Kindex

1846 GRAND ENCAMPMENT
10,000 Religious Refugees Waited in Tents, Wagons

Members of The Church of Jesus Christ of Latter-day Saints (called Mormons or LDS) from western Illinois and southeastern Iowa camped here mid-June to mid-July 1846. They waited for 100 of their party to complete a ferry over the Missouri River, so they could move on and settle the Great Salt Lake Valley in the Rocky Mountains.

Grand Encampment started here and extended east nine miles. Covered wagons were drawn up in great squares on hill tops. Tents were pitched between wagons. Some squares were protected by split rail fences.

Boys watched over great herds of cattle, oxen, horses, mules, and over sheep. Women washed clothes and spread them out to dry on tall grass by little creeks. Girls cared for small children and helped with cooking, over smoking camp fires.

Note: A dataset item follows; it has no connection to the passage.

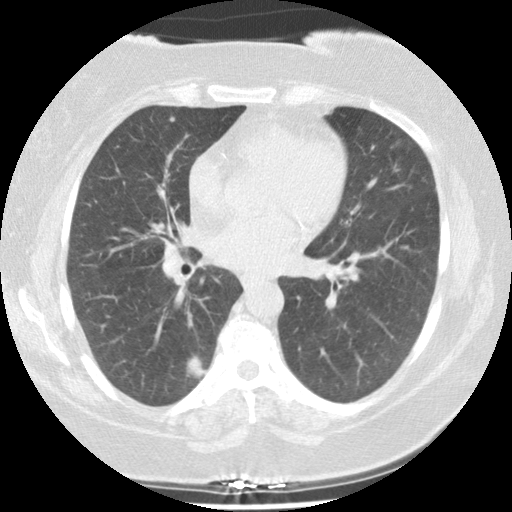
Chest CT (low-dose screening protocol), one axial image; second annual screen; lung window (W 1500 / L -600 HU); 2.5 mm slice thickness; 140 kVp. Female, age 58 years at enrolment. Current smoker at enrolment.
Expert reader's lesion annotation, box from (x=165, y=337) to (x=219, y=400) px. The screening reader recorded 4 non-calcified nodules or masses ≥4 mm on this exam (right lower lobe, right middle lobe, right upper lobe, right middle lobe); which of them this box marks is not recorded. Later outcome: lung cancer diagnosed 299 days after this screen — adenocarcinoma, NOS, right lower lobe, stage IIIA (AJCC 6th edition), 25 mm at pathology.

A tall pole with the American flag stood before the tent of Brigham Young, acting president of the Church. Not far off was a covered wagon post office, with its auxiliary tent pitched for a newspaper reading room. Men rode in or away, voluntarily carrying letters or messages from or to distant church camps.

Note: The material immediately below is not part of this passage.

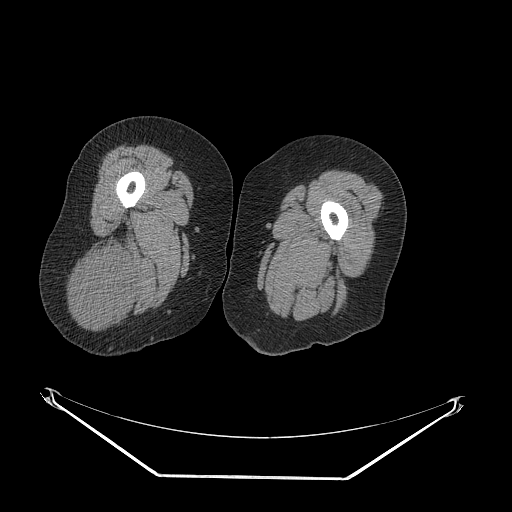
CT of an extremity soft-tissue mass (from a PET/CT study), one axial slice; slice 32 of 257 in the series (ordered by position); soft-tissue window (W 400 / L 40 HU); 512 × 512 image matrix, field of view 500 × 500 mm. Female patient. Case-level facts recorded for this patient, not image findings: histological type: synovial sarcoma; grade: intermediate; site of the primary tumour: right buttock.
Outlined on this slice (expert contour drawn on MRI and transferred to this co-registered scan by the dataset authors):
- gross tumour volume including surrounding oedema: box from (x=69, y=242) to (x=136, y=327) px
- gross tumour volume (mass): (x=73, y=247)–(x=136, y=327)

Wood, water, and grass disappeared rapidly. Wagon masters searched for new camp sites. Even as the earliest to cross Iowa were being slowly ferried over the Missouri, later arrivals were abandoning Grand Encampment for sites with more wood, water, and grass.

They broke sod and planted late buckwheat, beets, and corn. They built roads, bridges, and ferries. Some set up blacksmith shops, wagon manufacturing, schools, small stores and other services. Branches of the Church were organized.

The short-lived Grand Encampment sheltered almost a third of the 1846-1853 Mormon migration to the Great Salt Lake Valley and gave birth to more than 80 mostly temporary southwest Iowa communities. Less than a dozen of those towns, adopted by non-LDS, still exist today.